Catania – Armonia di cianciane e mani. Stridio di tasti e articolazioni, corde e corpi. E mani soprattutto. In “Hands On”, l’atto unico nato dalla residenza artistica estiva ospitata da Zo – che l’ha incluso nel cartellone di AltreScene – Emma Scialfa, nel ruolo di regista e protagonista, torna sulle scene dopo una pausa decennale con una creazione (prodotta da Moto Mimetico) che sottolinea l’originalità della ricerca coreografica della danzatrice catanese.
Sulla nuda e buia scena due musicisti e due danzatori: comune denominatore una riflessione e un atipico viaggio attraverso il “gesto sonoro e il suono del gesto” a partire dalle mani. Si tratta di un percorso volutamente incompiuto e quindi perennemente in divenire, aperto: e qui Scialfa sembra riprendere quel “flusso no-made” di un suo lontano e omonimo spettacolo. Gesti, movimenti e suoni, senza fissa dimora, tessiture sonore, figurative e non-verbali: “nomadi” appunto: che siano i movimenti ora flessuosi ora geometrici e intramati della stessa Scialfa e di Marius Moguiba – danzatore africano originario della Costa d’Avorio trapiantato oltralpe – o le note del piano preparato di Fabrizio Puglisi insieme alla chitarra di Paolo Sorge; e la sperimentazione musicale che contraddistingue il lavoro del duo e che punta proprio alla casualità del timbro, riecheggia proprio quella dei corpi e delle mani: battute, sfiorate, percorse, strette, innalzate.

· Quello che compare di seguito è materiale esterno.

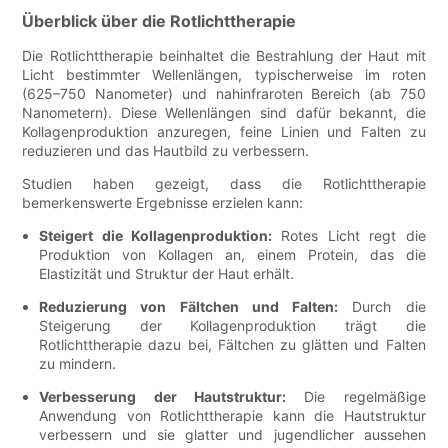
Überblick über die Rotlichttherapie
Die Rotlichttherapie beinhaltet die Bestrahlung der Haut mit
Licht bestimmter Wellenlängen, typischerweise im roten
(625–750 Nanometer) und nahinfraroten Bereich (ab 750
Nanometern). Diese Wellenlängen sind dafür bekannt, die
Kollagenproduktion anzuregen, feine Linien und Falten zu
reduzieren und das Hautbild zu verbessern.
Studien haben gezeigt, dass die Rotlichttherapie
bemerkenswerte Ergebnisse erzielen kann:
Steigert die Kollagenproduktion:
Rotes Licht regt die
Produktion von Kollagen an, einem Protein, das die
Elastizität und Struktur der Haut erhält.
Reduzierung von Fältchen und Falten:
Durch die
Steigerung der Kollagenproduktion trägt die
Rotlichttherapie dazu bei, Fältchen zu glätten und Falten
zu mindern.
Verbesserung der Hautstruktur:
Die regelmäßige
Anwendung von Rotlichttherapie kann die Hautstruktur
verbessern und sie glatter und jugendlicher aussehen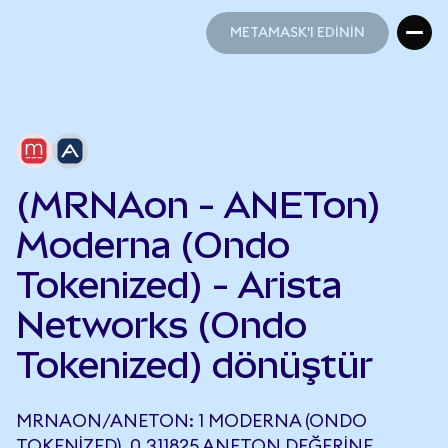
METAMASK'I EDİNİN
METAMASK'I EDİNİN
(MRNAon - ANETon)
Moderna (Ondo
Tokenized) - Arista
Networks (Ondo
Tokenized) dönüştür
MRNAON/ANETON: 1 MODERNA (ONDO
TOKENIZED), 0,311825 ANETON DEĞERINE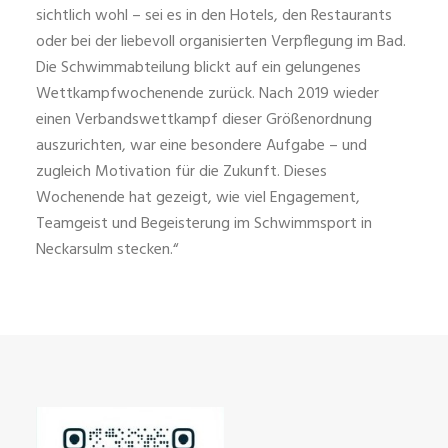
sichtlich wohl – sei es in den Hotels, den Restaurants
oder bei der liebevoll organisierten Verpflegung im Bad.
Die Schwimmabteilung blickt auf ein gelungenes
Wettkampfwochenende zurück. Nach 2019 wieder
einen Verbandswettkampf dieser Größenordnung
auszurichten, war eine besondere Aufgabe – und
zugleich Motivation für die Zukunft. Dieses
Wochenende hat gezeigt, wie viel Engagement,
Teamgeist und Begeisterung im Schwimmsport in
Neckarsulm stecken.“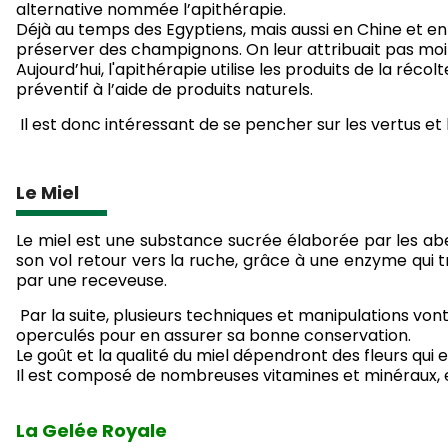
alternative nommée l’apithérapie.
Déjà au temps des Egyptiens, mais aussi en Chine et en
préserver des champignons. On leur attribuait pas mo
Aujourd’hui, l'apithérapie utilise les produits de la ré
préventif à l’aide de produits naturels.
Il est donc intéressant de se pencher sur les vertus e
Le Miel
Le miel est une substance sucrée élaborée par les abeil
son vol retour vers la ruche, grâce à une enzyme qui tr
par une receveuse.
Par la suite, plusieurs techniques et manipulations vont
operculés pour en assurer sa bonne conservation.
Le goût et la qualité du miel dépendront des fleurs qui 
Il est composé de nombreuses vitamines et minéraux, e
La Gelée Royale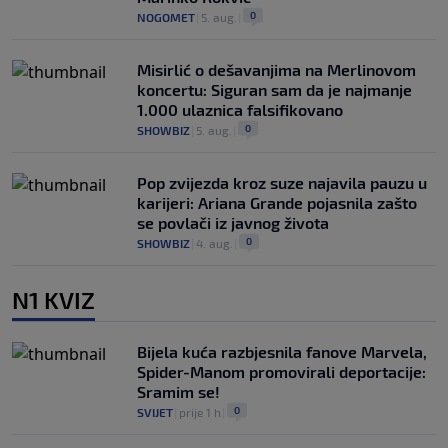
0
NOGOMET
|
5. aug.
|
Misirlić o dešavanjima na Merlinovom
koncertu: Siguran sam da je najmanje
1.000 ulaznica falsifikovano
0
SHOWBIZ
|
5. aug.
|
Pop zvijezda kroz suze najavila pauzu u
karijeri: Ariana Grande pojasnila zašto
se povlači iz javnog života
0
SHOWBIZ
|
4. aug.
|
N1 KVIZ
Bijela kuća razbjesnila fanove Marvela,
Spider-Manom promovirali deportacije:
Sramim se!
0
SVIJET
|
prije 1 h
|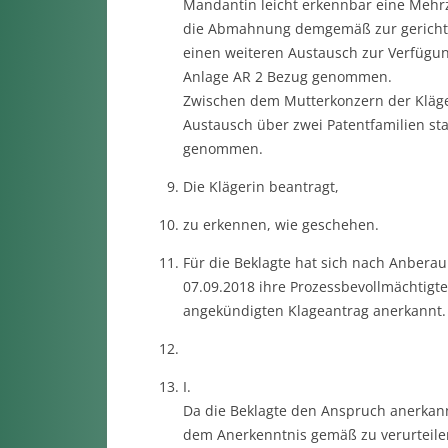
Mandantin leicht erkennbar eine Mehr
die Abmahnung demgemäß zur gerichtli
einen weiteren Austausch zur Verfügun
Anlage AR 2 Bezug genommen.
Zwischen dem Mutterkonzern der Kläger
Austausch über zwei Patentfamilien sta
genommen.
Die Klägerin beantragt,
zu erkennen, wie geschehen.
Für die Beklagte hat sich nach Anbera
07.09.2018 ihre Prozessbevollmächtigte 
angekündigten Klageantrag anerkannt.
I.
Da die Beklagte den Anspruch anerkann
dem Anerkenntnis gemäß zu verurteile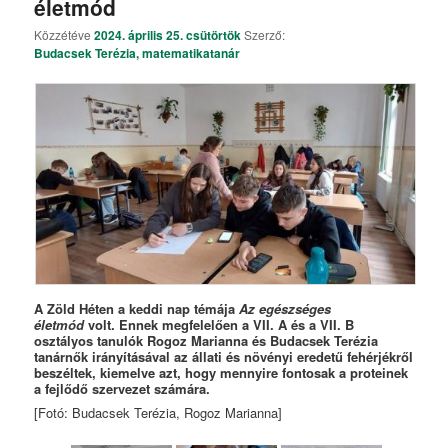
életmód
Közzétéve
2024. április 25. csütörtök
Szerző:
Budacsek Terézia, matematikatanár
A Zöld Héten a keddi nap témája
Az egészséges
életmód
volt. Ennek megfelelően a VII. A és a VII. B
osztályos tanulók Rogoz Marianna és Budacsek Terézia
tanárnők irányításával az állati és növényi eredetű fehérjékről
beszéltek, kiemelve azt, hogy mennyire fontosak a proteinek
a fejlődő szervezet számára.
[Fotó: Budacsek Terézia, Rogoz Marianna]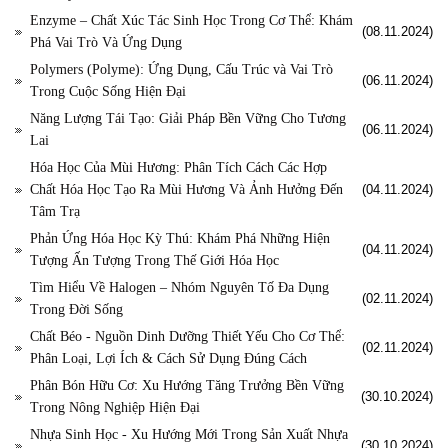
Enzyme – Chất Xúc Tác Sinh Học Trong Cơ Thể: Khám
(08.11.2024)
Phá Vai Trò Và Ứng Dụng
Polymers (Polyme): Ứng Dụng, Cấu Trúc và Vai Trò
(06.11.2024)
Trong Cuộc Sống Hiện Đại
Năng Lượng Tái Tạo: Giải Pháp Bền Vững Cho Tương
(06.11.2024)
Lai
Hóa Học Của Mùi Hương: Phân Tích Cách Các Hợp
Chất Hóa Học Tạo Ra Mùi Hương Và Ảnh Hưởng Đến
(04.11.2024)
Tâm Trạ
Phản Ứng Hóa Học Kỳ Thú: Khám Phá Những Hiện
(04.11.2024)
Tượng Ấn Tượng Trong Thế Giới Hóa Học
Tìm Hiểu Về Halogen – Nhóm Nguyên Tố Đa Dụng
(02.11.2024)
Trong Đời Sống
Chất Béo - Nguồn Dinh Dưỡng Thiết Yếu Cho Cơ Thể:
(02.11.2024)
Phân Loại, Lợi Ích & Cách Sử Dụng Đúng Cách
Phân Bón Hữu Cơ: Xu Hướng Tăng Trưởng Bền Vững
(30.10.2024)
Trong Nông Nghiệp Hiện Đại
Nhựa Sinh Học - Xu Hướng Mới Trong Sản Xuất Nhựa
(30.10.2024)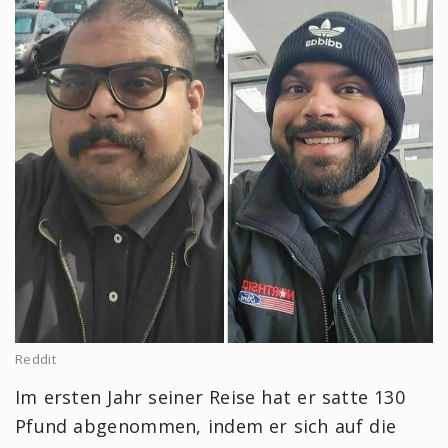
Reddit
Im ersten Jahr seiner Reise hat er satte 130
Pfund abgenommen, indem er sich auf die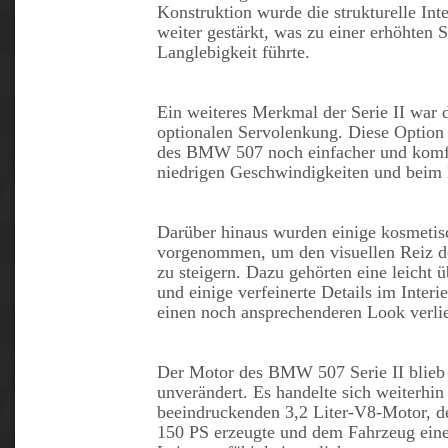
Konstruktion wurde die strukturelle Int
weiter gestärkt, was zu einer erhöhten S
Langlebigkeit führte.
Ein weiteres Merkmal der Serie II war 
optionalen Servolenkung. Diese Option
des BMW 507 noch einfacher und komfo
niedrigen Geschwindigkeiten und beim 
Darüber hinaus wurden einige kosmetis
vorgenommen, um den visuellen Reiz 
zu steigern. Dazu gehörten eine leicht ü
und einige verfeinerte Details im Inter
einen noch ansprechenderen Look verli
Der Motor des BMW 507 Serie II blieb
unverändert. Es handelte sich weiterhi
beeindruckenden 3,2 Liter-V8-Motor, d
150 PS erzeugte und dem Fahrzeug ein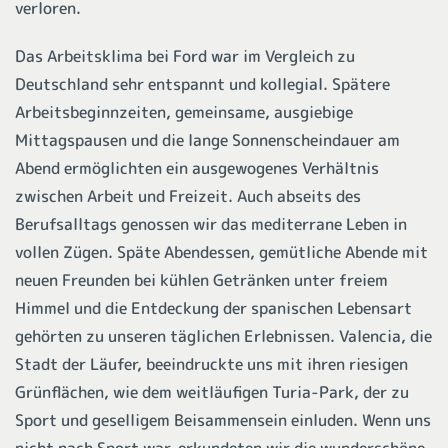
verloren.
Das Arbeitsklima bei Ford war im Vergleich zu
Deutschland sehr entspannt und kollegial. Spätere
Arbeitsbeginnzeiten, gemeinsame, ausgiebige
Mittagspausen und die lange Sonnenscheindauer am
Abend ermöglichten ein ausgewogenes Verhältnis
zwischen Arbeit und Freizeit. Auch abseits des
Berufsalltags genossen wir das mediterrane Leben in
vollen Zügen. Späte Abendessen, gemütliche Abende mit
neuen Freunden bei kühlen Getränken unter freiem
Himmel und die Entdeckung der spanischen Lebensart
gehörten zu unseren täglichen Erlebnissen. Valencia, die
Stadt der Läufer, beeindruckte uns mit ihren riesigen
Grünflächen, wie dem weitläufigen Turia-Park, der zu
Sport und geselligem Beisammensein einluden. Wenn uns
nicht nach Sport war, erkundeten wir die wunderschöne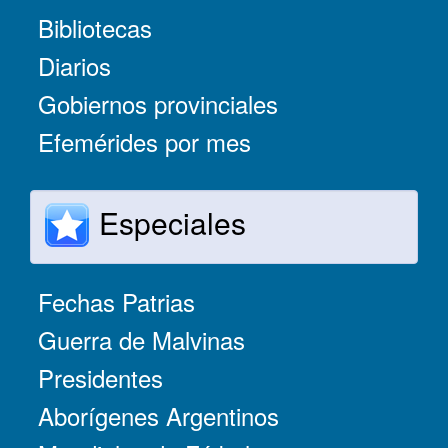
Bibliotecas
Diarios
Gobiernos provinciales
Efemérides por mes
Especiales
Fechas Patrias
Guerra de Malvinas
Presidentes
Aborígenes Argentinos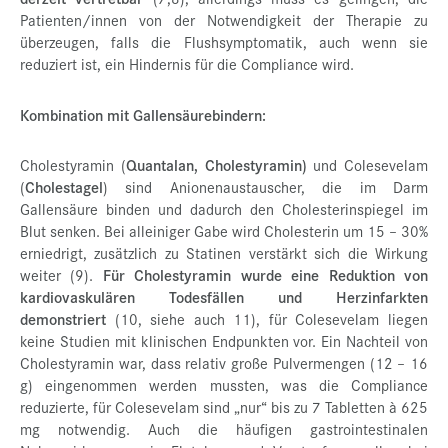
Patienten/innen von der Notwendigkeit der Therapie zu
überzeugen, falls die Flushsymptomatik, auch wenn sie
reduziert ist, ein Hindernis für die Compliance wird.
Kombination mit Gallensäurebindern:
Cholestyramin (
Quantalan, Cholestyramin)
und Colesevelam
(
Cholestagel
) sind Anionenaustauscher, die im Darm
Gallensäure binden und dadurch den Cholesterinspiegel im
Blut senken. Bei alleiniger Gabe wird Cholesterin um 15 – 30%
erniedrigt, zusätzlich zu Statinen verstärkt sich die Wirkung
weiter (9).
Für Cholestyramin wurde eine Reduktion von
kardiovaskulären Todesfällen und Herzinfarkten
demonstriert
(10, siehe auch 11), für Colesevelam liegen
keine Studien mit klinischen Endpunkten vor. Ein Nachteil von
Cholestyramin war, dass relativ große Pulvermengen (12 – 16
g) eingenommen werden mussten, was die Compliance
reduzierte, für Colesevelam sind „nur“ bis zu 7 Tabletten à 625
mg notwendig. Auch die häufigen gastrointestinalen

Ogni occasione, ogni minimo oggetto di scena è pretesto: ora il nastro adesivo che pare limitare i movimenti e disegnare lo spazio (chissà se abbiano giocato pure le suggestioni del Cage di “Music for Piano” o di Berio) ora gli elastici fosforescenti che disegnano frame da desktop su un tessuto sonoro minimalista, mentre i corpi delineano la loro onda gestuale e sullo schermo si disordinano in un courier new vintage parole in libera associazione, in quello che pare configurarsi come un continuo presente: Emma Scialfa pare qui recepire sia la lezione di Cage che quella di Cunningham nell’elaborazione di una simultaneità in cui si spinge il corpo – per citare lo stesso Cunningham – a “divenire-corpo”, dunque a “divenire-idea” del corpo. Liberissima concentrazione di gesti e suoni – fosse anche lo sfarfallio di un ventaglio rotto – “Hands On”, che non manca nemmeno di scatti auto-ironici, mira ad un continuo gioco coreografico volutamente privo di centro narrativo e di gravità, più significante che significato: quasi lustrale, dunque esoterico, in bilico tra suggestioni psicoanalitiche, metafisica e rappresentazione visionaria. Una nuova “esposizione convulsa dei fatti” (per citare un altro spettacolo della Scialfa) capace però di culminare nella quiete infinita della spirale di un abbraccio.